On Friday, Avendano told the Peoria Journal Star that the handbook presented to student editors was only a “working draft” and not a final policy. But Michael Foster, retired journalism professor at Illinois Central College and former adviser to the Harbinger for more than 30 years, said he had seen the handbook, and that it looked like a final document. Gray’s version of the handbook had a ring binder and a glossy cover, he said, and “did not look like a draft.”

Foster said that Jill Wright, an English professor at the college, helped Gray to write the new handbook.

Wright declined to comment, and directed questions to the college’s public relations department. Avendano said that Gray was the author of the handbook, and that after it was drafted, Gray presented a copy to Wright.

Zeine, the paper’s editor, said at one point Gray told the newspaper staff he made changes to the handbook after he was asked to do so by Wright. “I don’t know if it was her idea, or if it came from higher up,” she said.

Avendano said changes to the handbook were originally made to update a manual that had not been revised in 14 years. It was “pretty outdated on a number of scopes,” he said, especially in regard to technology instructions.

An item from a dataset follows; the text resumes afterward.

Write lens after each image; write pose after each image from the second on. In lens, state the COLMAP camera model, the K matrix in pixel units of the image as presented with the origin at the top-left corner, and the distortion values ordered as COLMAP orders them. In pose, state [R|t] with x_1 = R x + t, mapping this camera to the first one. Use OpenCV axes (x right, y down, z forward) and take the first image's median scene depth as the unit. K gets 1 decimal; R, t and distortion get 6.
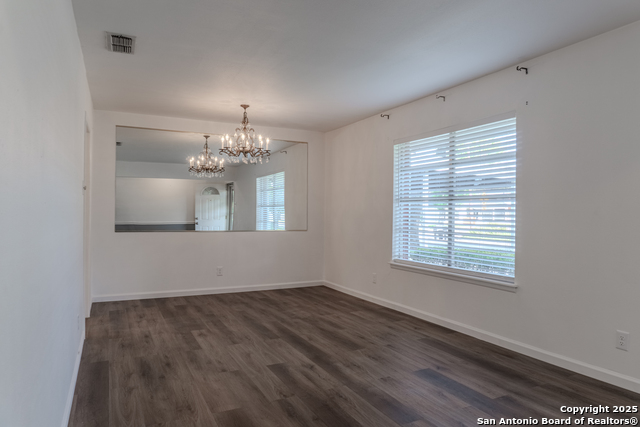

But Zeine said she suspects the changes to the handbook are a response to at least two controversial articles published in The Harbinger in the last year. Zeine said she wrote an article last February about a student who ordained himself via the Internet to use cannabis for religious purposes. In May 2005, another editor wrote a story about a string of robberies at an apartment complex on campus. The articles, she said, were “not pleasant for administration,” and that following their publication, “a hammer came down from the administration.” She said college staff refused to speak to them for several subsequent articles.

Moving toward a “public forum”

In a Peoria Journal Star article from Saturday, Avendano said he would consult attorneys about naming The Harbinger a public forum, therefore exempting the publication from a recent federal court ruling, Hosty v. Carter. In that decision, the 7th U.S. Circuit Court of Appeals ruled in August that university officials have greater authority to censor school-sponsored speech by public college students and faculty, including speech in some student newspapers. Student journalists in Wisconsin, Illinois and Indiana could be affected by the ruling, unless their universities officially designate student publications as “public forums.”

Levy, the president of the Illinois Community College Journalism Association, said there was a connection between the Hosty decision and the immediate outcry at Gray’s attempts to exert greater control over The Harbinger.

The association is holding a statewide convention this week, Levy said, and discussion about Hosty is sure to make the agenda.

“It’s important to get language in writing as to the nature of [student] news media, to be named an open forum and to make sure their First Amendment rights to publish are recognized by administration in handbooks or in school catalogues,” Levy said.

Avendano said it was never the college’s intent to control the newspaper’s content.

“Ask the students, have we ever censored them?” he said. “From the college’s prospective, we’ve never restricted anything they’ve wanted to write.”

Foster, the former Harbinger adviser, said the student editors’ response to the recent problems has been “courageous and dedicated.”

“The right answer for the college is to declare The Harbinger what it always has been, a true student newspaper and a public forum,” Foster said. “It’s something that never turned up because it was taken for granted.”